The resulting cycle counts were greater than I expected. Therefore, I decided to try this method with a simple function:
#include <stdint.h>
volatile uint32_t a;
volatile uint32_t b;
volatile uint32_t time5;
int main(void)
{
for(;;) {
asm volatile ("csrr %0, mcycle" : "=r" (a));
asm volatile ("nop");
asm volatile ("nop");
asm volatile ("nop");
asm volatile ("nop");
asm volatile ("nop");
asm volatile ("nop");
asm volatile ("nop");
asm volatile ("nop");
asm volatile ("nop");
asm volatile ("nop");
asm volatile ("nop");
asm volatile ("nop");
asm volatile ("nop");
asm volatile ("nop");
asm volatile ("nop");
asm volatile ("nop");
asm volatile ("nop");
asm volatile ("nop");
asm volatile ("nop");
asm volatile ("nop");
asm volatile ("csrr %0, mcycle" : "=r" (b));
time5 = b - a;
a = 0;
b = 0;
asm volatile ("nop");
}
return 0;
}
Assuming each nop takes one cycle to execute, this should yield time5 as 20 (plus the number of cycles to read mcycle). Rather than 20, the value yielded was 37.
I also repeated this method with 20000 nop statements (no loops). The results showed that the value in time5 was 2671265, not 20000.
I checked the validity of the cycle counter by replacing the timing and mcycle read statements with the following statements:
(*(volatile uint32_t *) (((0x10012000UL)) + ((0x0C)))) |= (0x1 << 16) ;
(*(volatile uint32_t *) (((0x10012000UL)) + ((0x0C)))) &= ~((0x1 << 16)) ;
These statements pull pin 0 (marked IO0 on the board) high and low, respectively. With 20000 nop statements between them, I used an external oscilloscope to measure the length of each high pulse. I found this value to be approximately 41 milliseconds. In other words, 20000 nop instructions took 41 milliseconds to execute. The inverse of this value, 24.4Hz, was multiplied by 2671265 cycles. The product was 65.2MHz, which is the approximate value of the given clock speed.

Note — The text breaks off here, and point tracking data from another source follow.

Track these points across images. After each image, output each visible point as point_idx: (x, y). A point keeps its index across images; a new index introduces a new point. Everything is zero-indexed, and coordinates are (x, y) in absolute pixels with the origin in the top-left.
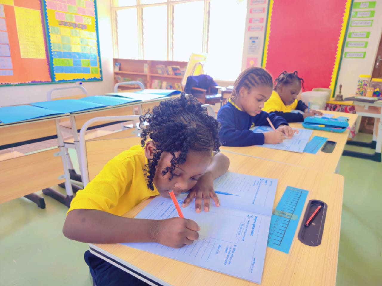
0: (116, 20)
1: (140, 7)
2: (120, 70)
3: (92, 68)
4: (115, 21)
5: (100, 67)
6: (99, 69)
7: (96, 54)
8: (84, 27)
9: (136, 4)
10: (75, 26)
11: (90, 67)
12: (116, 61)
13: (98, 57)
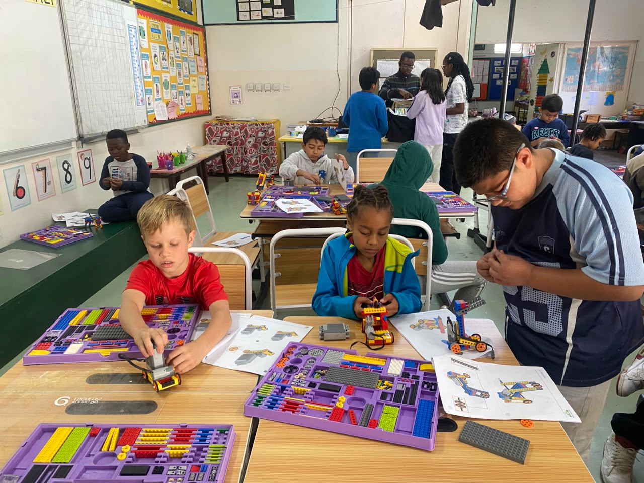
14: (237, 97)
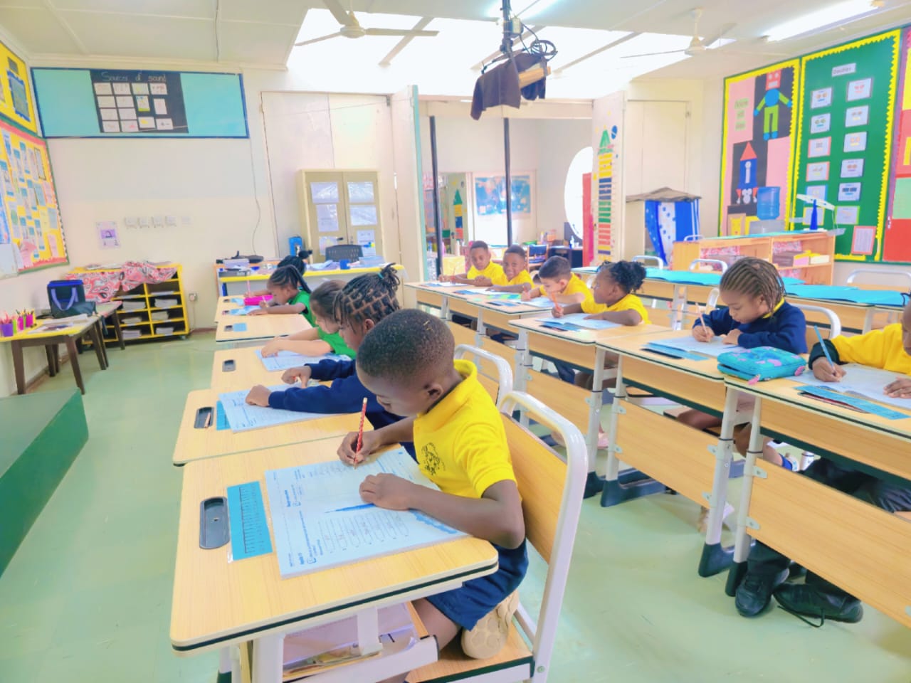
14: (111, 236)
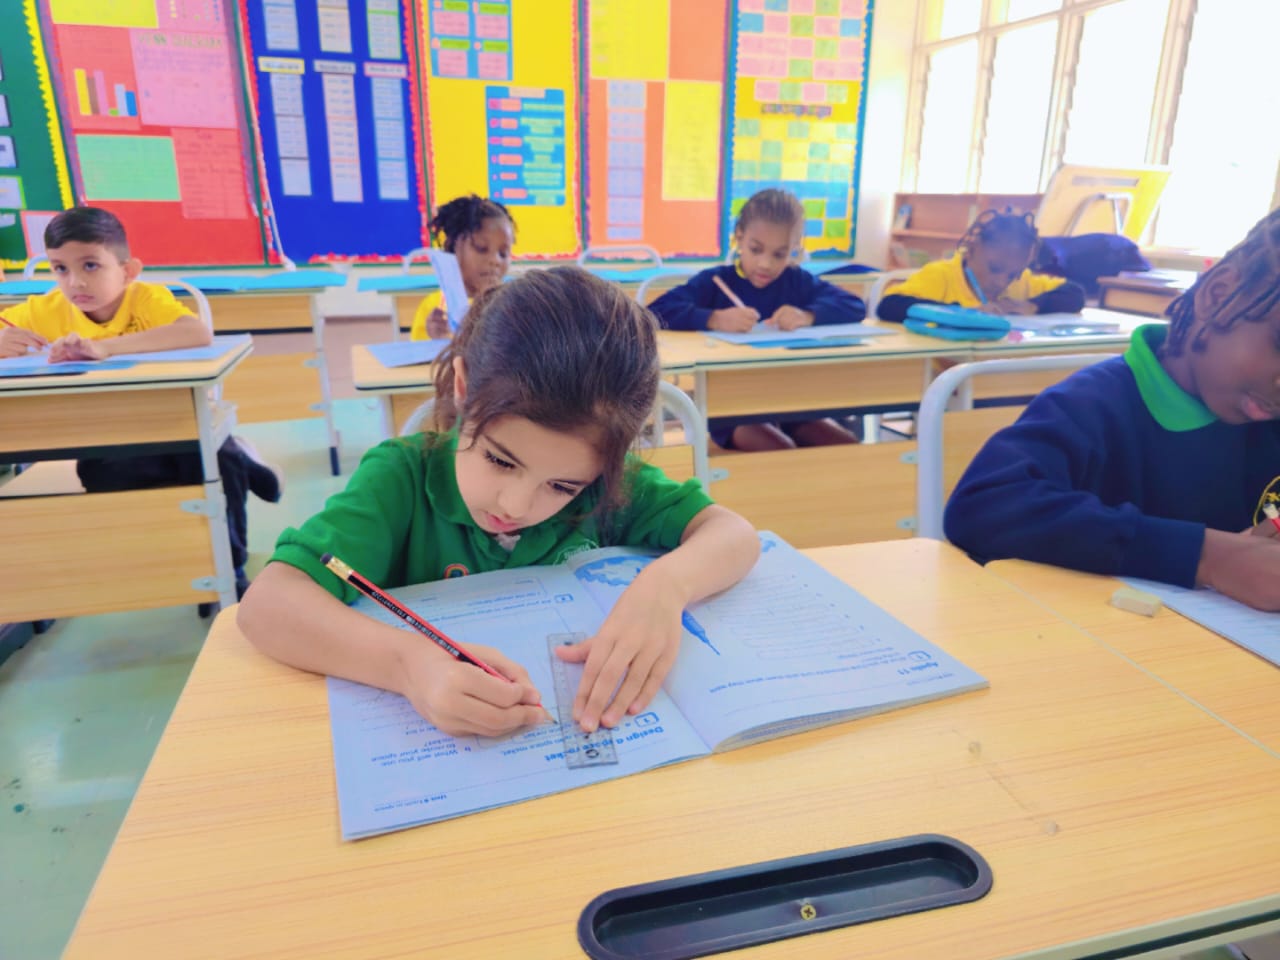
0: (925, 82)
1: (989, 33)
2: (909, 225)
3: (828, 222)
4: (922, 84)
5: (855, 219)
6: (849, 226)
7: (850, 180)
8: (824, 112)
9: (976, 28)
10: (802, 110)
11: (824, 218)
12: (902, 200)
13: (851, 192)
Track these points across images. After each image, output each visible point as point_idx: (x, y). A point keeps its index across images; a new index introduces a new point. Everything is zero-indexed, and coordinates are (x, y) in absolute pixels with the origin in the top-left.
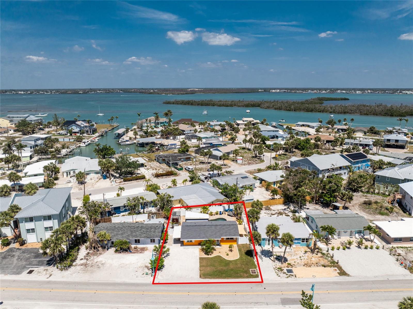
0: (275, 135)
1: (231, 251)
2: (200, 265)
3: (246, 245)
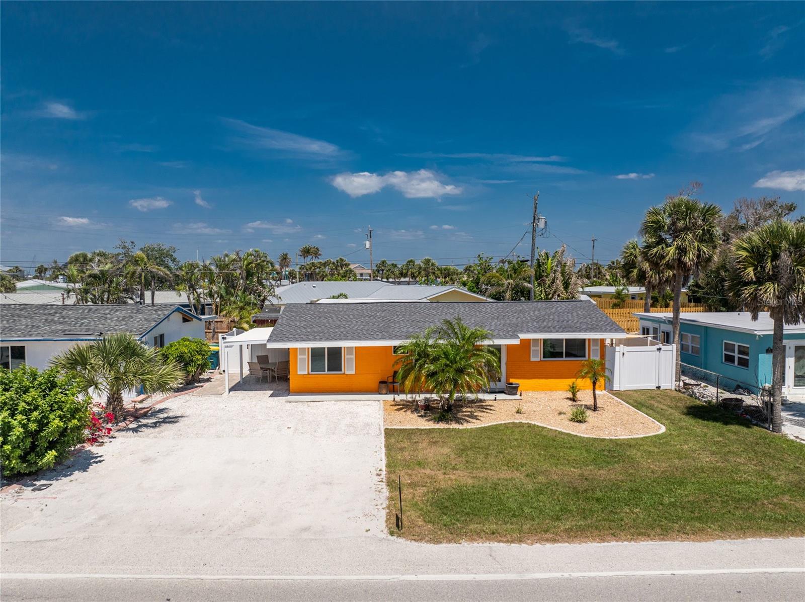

As a result, I believe mcycle is returning valid cycle counts. Therefore, it would appear that something is wasting clock cycles, although I’m unsure what it could be.
Other things I tried:
-
Switched optimization levels from -O0 to -O3
-
Used gdb to step by instruction (via stepi)
-
Set a watchpoint in gdb on the $pc (program counter) register. It did not jump to any interrupts or traps.
-
Set breakpoints on functions within the following: init.c syscall.c drivers_sifive/plic.c None were tripped while within the main method.